La Tunisie ne peut et ne doit pas manquer ce tournant au risque d’être reléguée au rang de pays en dehors de l’histoire, prévient ainsi l’ITES.
Néanmoins, il convient de rappeler qu’avant que la Tunisie ne puisse poursuive une transformation numérique réussie, il lui incombe d’assurer les préalables suivants : se fixer comme enjeu majeur de l’évolution de la Tunisie vers l’économie numérique, la création de la valeur ajoutée en vue d’améliorer le niveau de vie et le bien-être social des Tunisiens et d’assurer le financement du projet de transformation digitale; repréciser les missions de chaque partie prenante et ses prérogatives avec le souci d’une simplification administrative; former les ressources humaines et assurer le développement du capital humain et le leadership dans le numérique.

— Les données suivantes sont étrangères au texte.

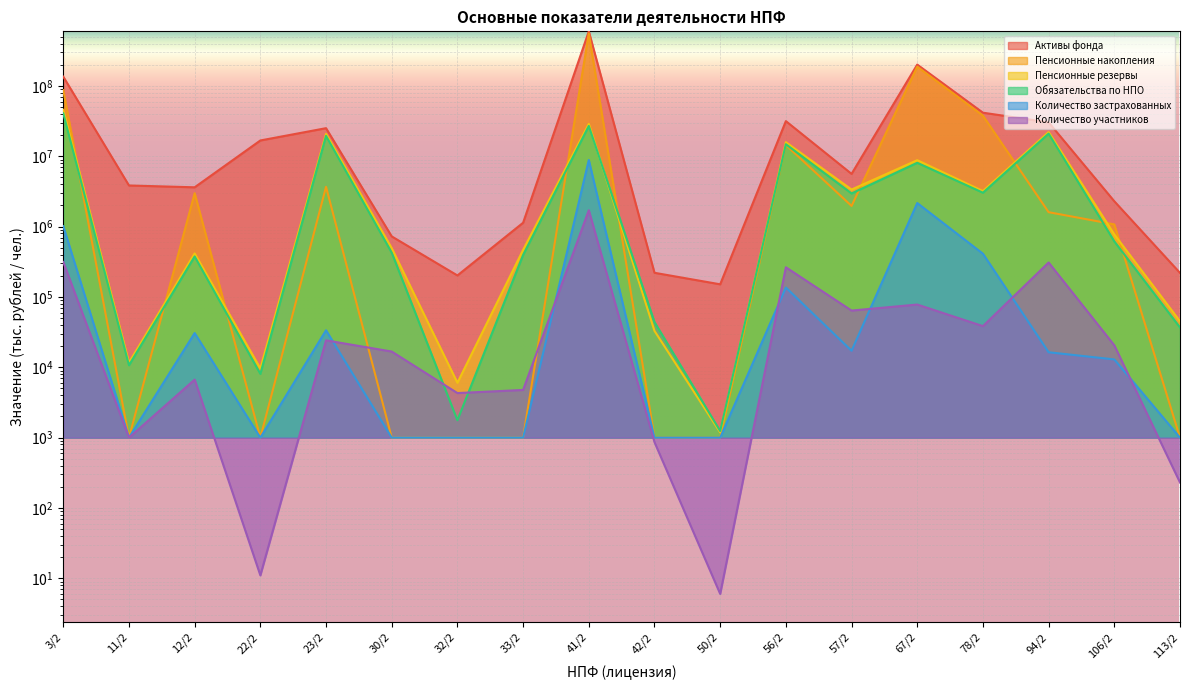

What is the difference between the Пенсионные накопления values at 41/2 and 32/2?

560706712.2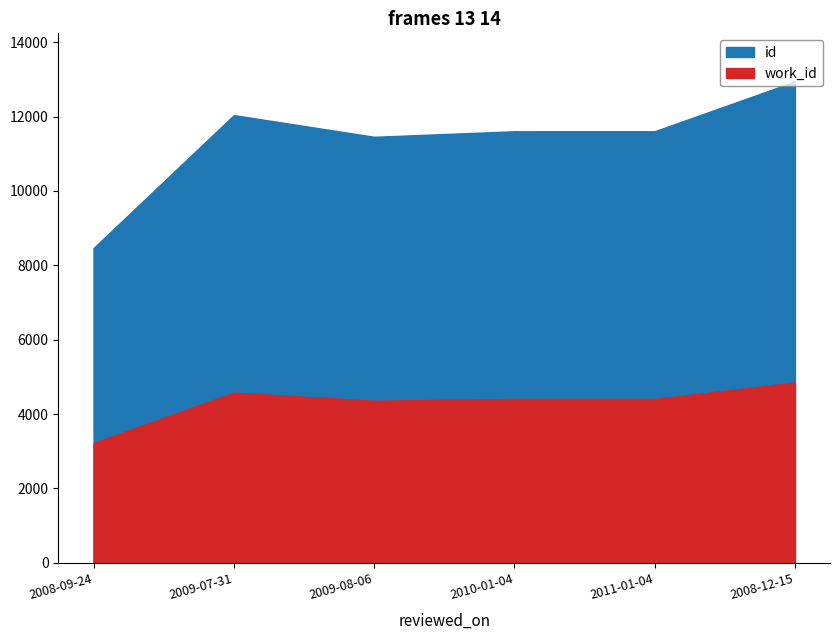

Reading left to right, what are all the values shown in this chart?

id: 8465	12040	11456	11605	11606	12944
work_id: 3223	4577	4359	4406	4406	4850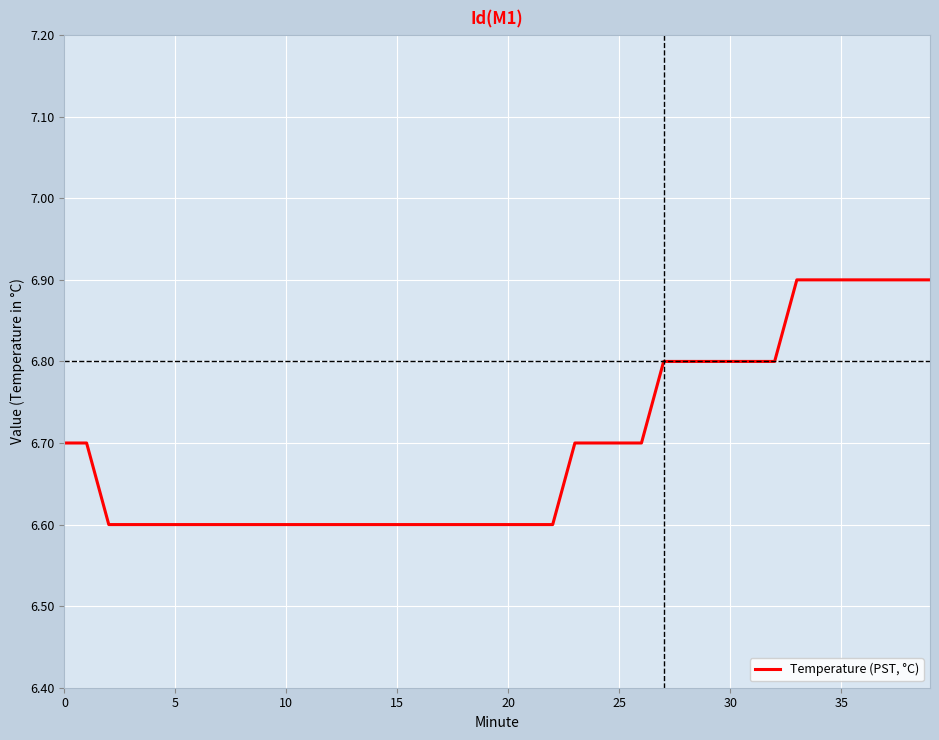

How many values are between 6 and 7?

40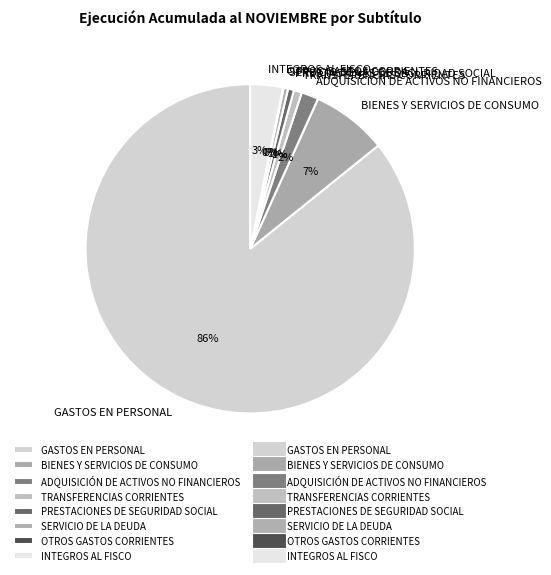

Is the sum of BIENES Y SERVICIOS DE CONSUMO and PRESTACIONES DE SEGURIDAD SOCIAL greater than half?

No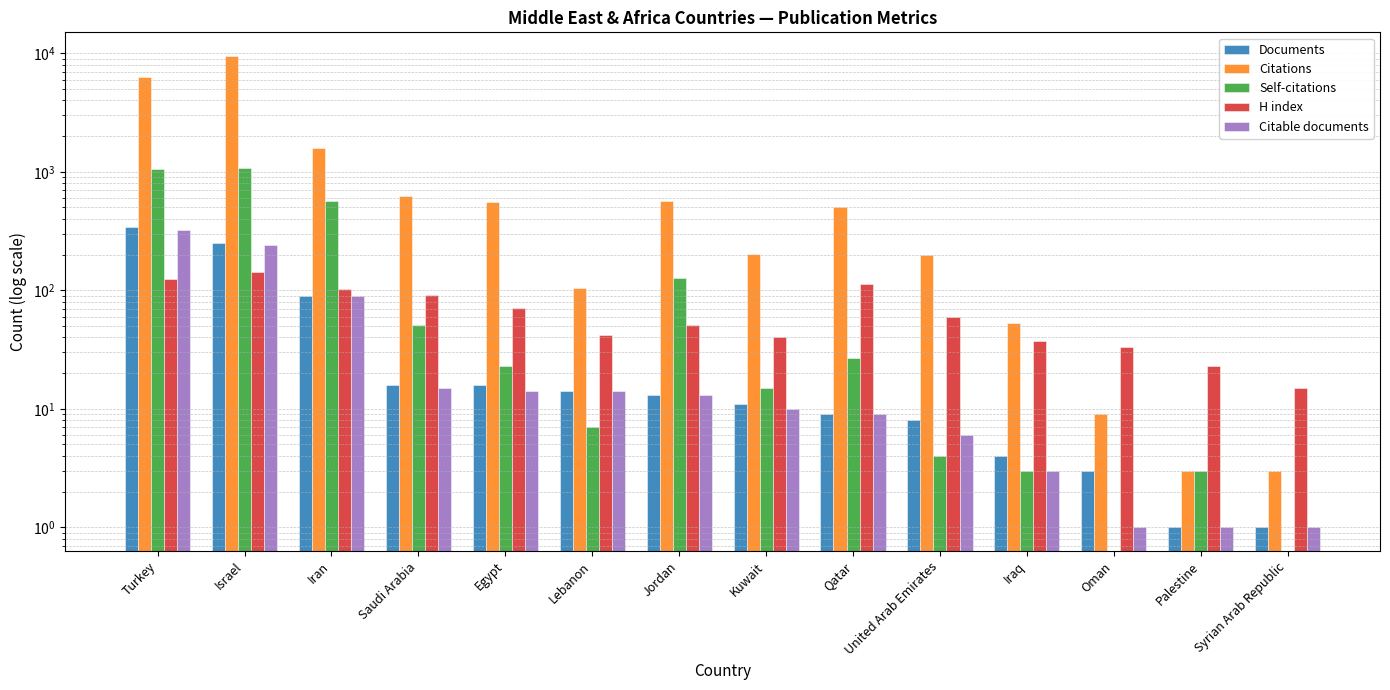

What is the maximum value for Documents?

339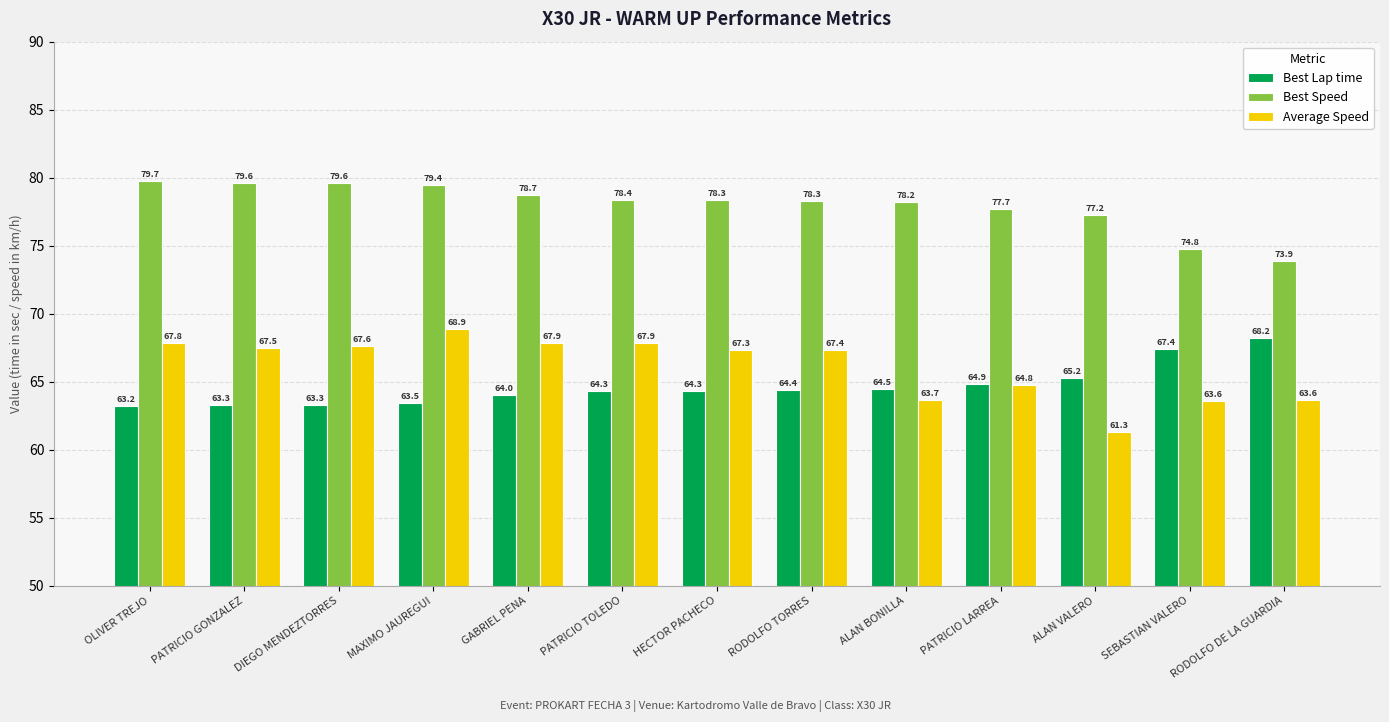

What is the total value across all series at HECTOR PACHECO?

210.0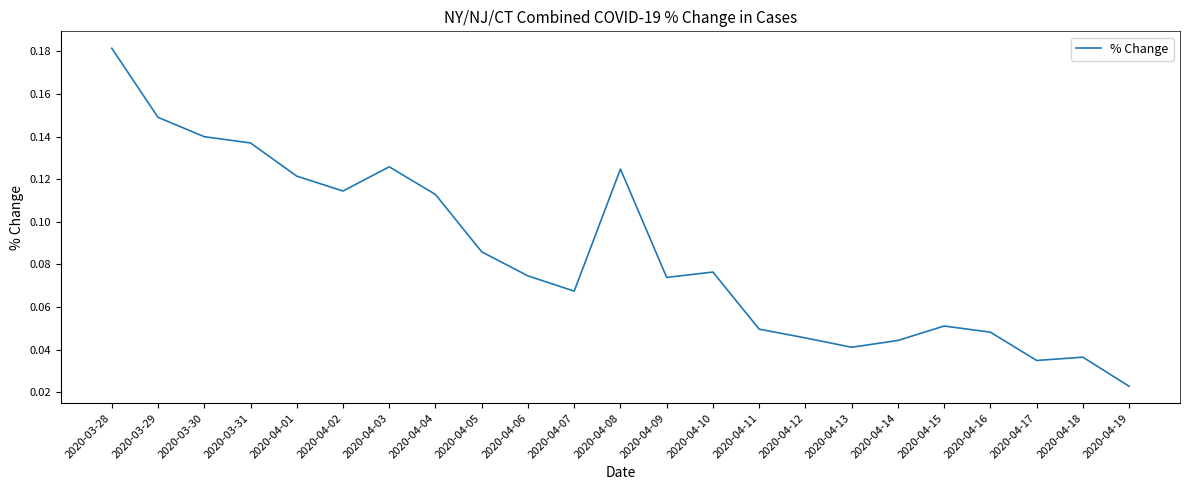

Which category has the lowest value across all series?

2020-04-19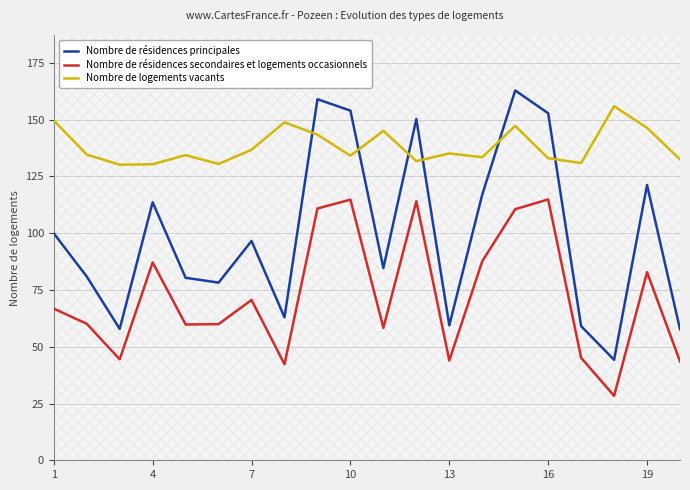

List the series in order of their peak value, highest first.

Nombre de résidences principales, Nombre de logements vacants, Nombre de résidences secondaires et logements occasionnels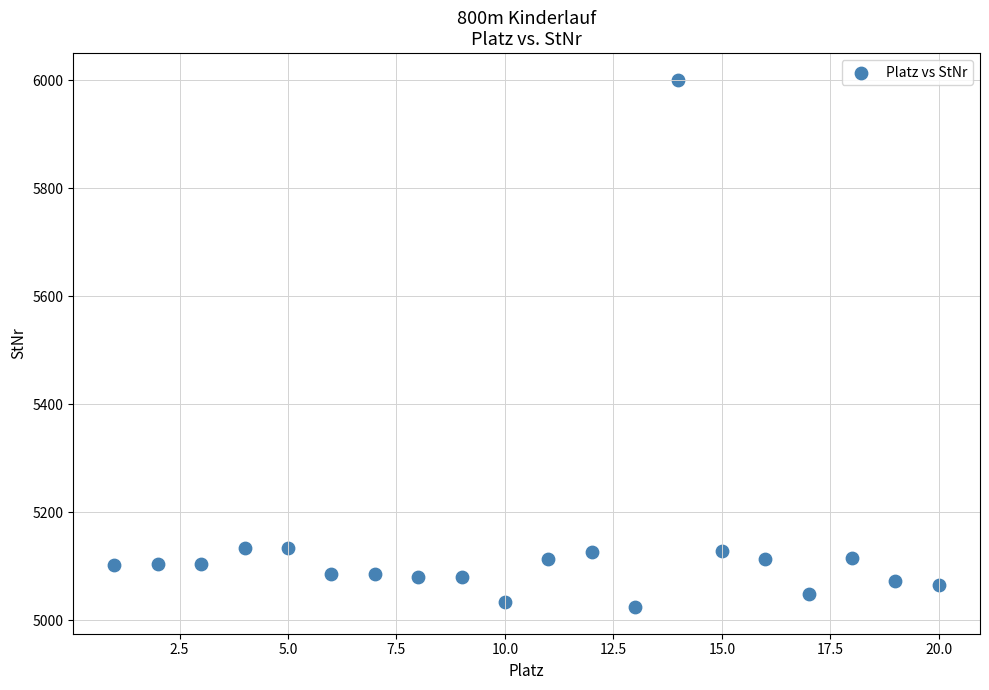

What is the range of Y values (max minus min)?

977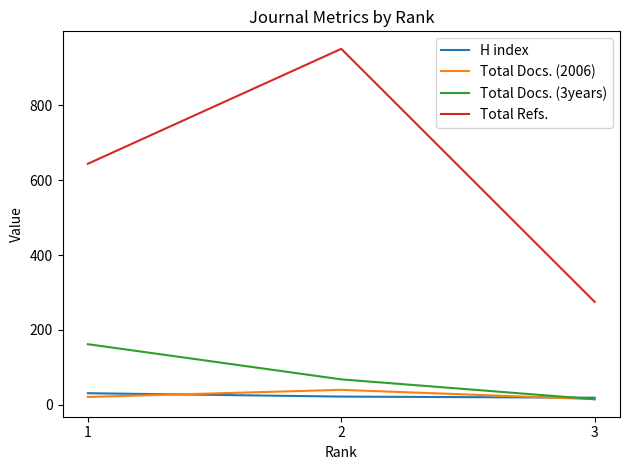

What is the sum of the Total Docs. (3years) values at 3 and 2?

83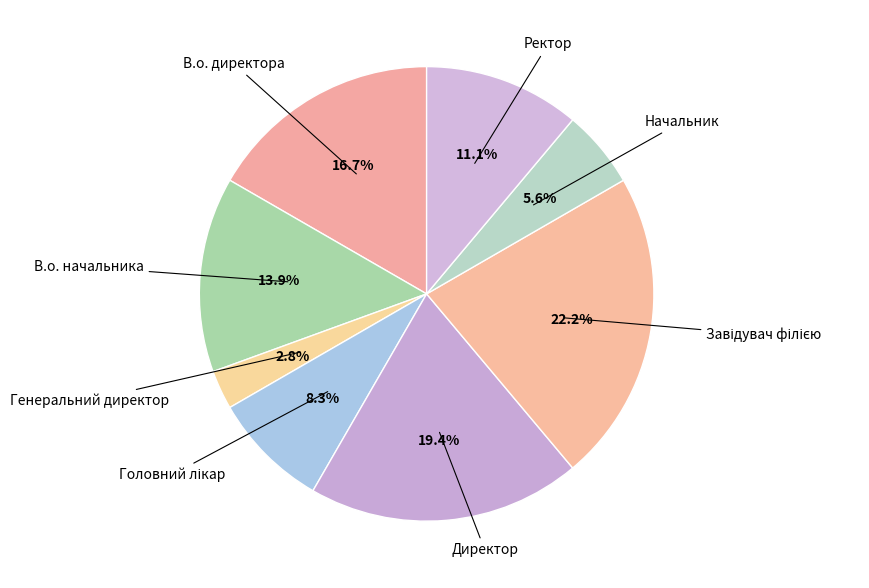

To the nearest percent, what is the average slice percentage?

12%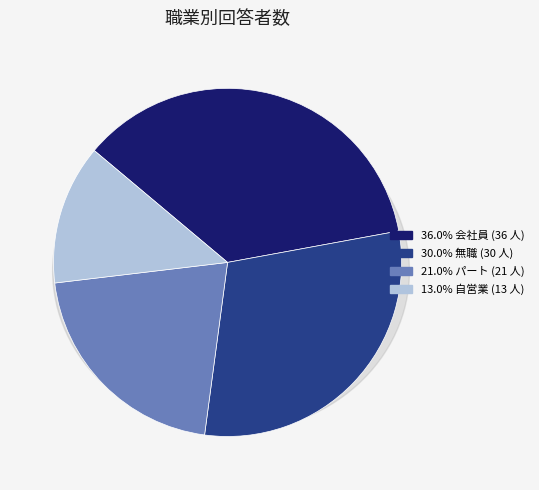

Does パート account for over 50% of the chart?

No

Il s’agit aussi de renforcer la confiance numérique ; de promouvoir la culture du numérique par la généralisation de l’usage des nouvelles technologies dans la société et surtout au sein des administrations publiques; d’adapter et réformer le cadre législatif et institutionnel; d’assurer l’amélioration de la gouvernance et l’appui institutionnel et de renforcer les infrastructures digitales nécessaires pour les applications les plus développées.